Ge, Roma divide Recchi da «Nani»

C’è un nuovo attore, e pesante, del risiko bancario italiano. Mica la Tenuta Sant’Anna srl o la finanziaria Piquadro spa. Si tratta, attenzione attenzione, della General Electric. Un colosso da 152 miliardi di fatturato, che porta a casa utili vicini a 17 miliardi. Con i profitti di un anno si ripaga il valore di Borsa di Capitalia. Il suo presidente italiano, in una intervista a un quotidiano finanziario, ieri è stato esplicito sulla banca romana: «Dal punto di vista delle dimensioni può far fronte a un investimento del genere». Interessi sulla Bpi?: «Non lo escludo. È un dossier da valutare. Non è il solo». Legna al fuoco ce n’è tanta. Da una Popolare, che ha il voto capitario e qualche passato giudiziario, a Capitalia che ha un patto di sindacato che potrebbe ballare. Inusuale svelare un dossier. Ma di questi tempi è tutto possibile.
Qua evidentemente non si scherza. Accidenti, anche la politica è ben conosciuta. «Noi in Italia ci muoviamo da italiani, come dimostra la nostra storia. E Roma è una città di grande interesse.
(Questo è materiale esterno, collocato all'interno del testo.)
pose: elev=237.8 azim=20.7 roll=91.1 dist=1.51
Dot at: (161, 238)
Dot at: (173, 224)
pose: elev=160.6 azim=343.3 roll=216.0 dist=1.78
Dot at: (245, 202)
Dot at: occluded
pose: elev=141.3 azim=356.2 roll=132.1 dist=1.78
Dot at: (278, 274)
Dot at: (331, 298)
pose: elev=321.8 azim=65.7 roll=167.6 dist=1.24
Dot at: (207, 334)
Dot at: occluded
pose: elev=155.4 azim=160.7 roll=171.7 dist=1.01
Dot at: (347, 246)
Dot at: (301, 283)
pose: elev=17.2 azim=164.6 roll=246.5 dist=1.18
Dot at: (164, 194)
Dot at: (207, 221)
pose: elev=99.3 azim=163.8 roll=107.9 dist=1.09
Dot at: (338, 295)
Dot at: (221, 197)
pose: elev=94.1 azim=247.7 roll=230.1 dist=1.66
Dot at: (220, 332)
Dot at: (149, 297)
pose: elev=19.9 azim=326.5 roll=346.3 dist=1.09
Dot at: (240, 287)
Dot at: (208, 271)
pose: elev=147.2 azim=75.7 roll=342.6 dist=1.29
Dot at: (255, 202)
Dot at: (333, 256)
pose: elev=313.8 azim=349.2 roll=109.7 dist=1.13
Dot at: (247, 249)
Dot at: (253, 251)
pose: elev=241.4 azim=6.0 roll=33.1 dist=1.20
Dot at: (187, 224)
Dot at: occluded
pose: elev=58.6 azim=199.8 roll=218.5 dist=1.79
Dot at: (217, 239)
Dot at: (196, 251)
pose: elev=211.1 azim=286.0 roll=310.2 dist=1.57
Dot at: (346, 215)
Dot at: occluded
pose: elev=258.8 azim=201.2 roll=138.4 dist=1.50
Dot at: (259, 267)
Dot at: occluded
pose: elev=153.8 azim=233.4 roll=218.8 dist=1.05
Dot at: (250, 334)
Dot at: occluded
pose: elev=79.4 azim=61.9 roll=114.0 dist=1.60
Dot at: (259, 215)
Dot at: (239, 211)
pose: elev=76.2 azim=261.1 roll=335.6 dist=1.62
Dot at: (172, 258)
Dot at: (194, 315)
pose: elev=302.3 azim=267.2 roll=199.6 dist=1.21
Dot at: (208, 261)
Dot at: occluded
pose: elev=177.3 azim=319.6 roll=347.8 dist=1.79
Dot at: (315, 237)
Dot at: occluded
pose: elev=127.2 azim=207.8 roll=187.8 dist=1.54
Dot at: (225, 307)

Proprio l’altro ieri Veltroni mi faceva notare che il Pil della capitale crescerà del 4,5% annuo, tre volte tanto la media nazionale». Viene però da chiedersi se Giuseppe Recchi, presidente italiano della General Electric, vada d’accordo con il presidente e amministratore delegato di Ge international. Affettuosamente in azienda viene chiamato «Nani»: il cognome è Beccalli Falco. Solo poche settimane fa, in una pubblicità sul Wall Streeett Journal, ricordava la bellezza e la forza economica della Francia.

Ne sponsorizzava le capacità innovative. E nelle ultime righe sosteneva con un certo orgoglio (da italiano in Francia) che Parigi era «cento volte» meglio di Roma. Viene da chiedersi se i dossier di Recchi valgano più dei giudizi di «Nani».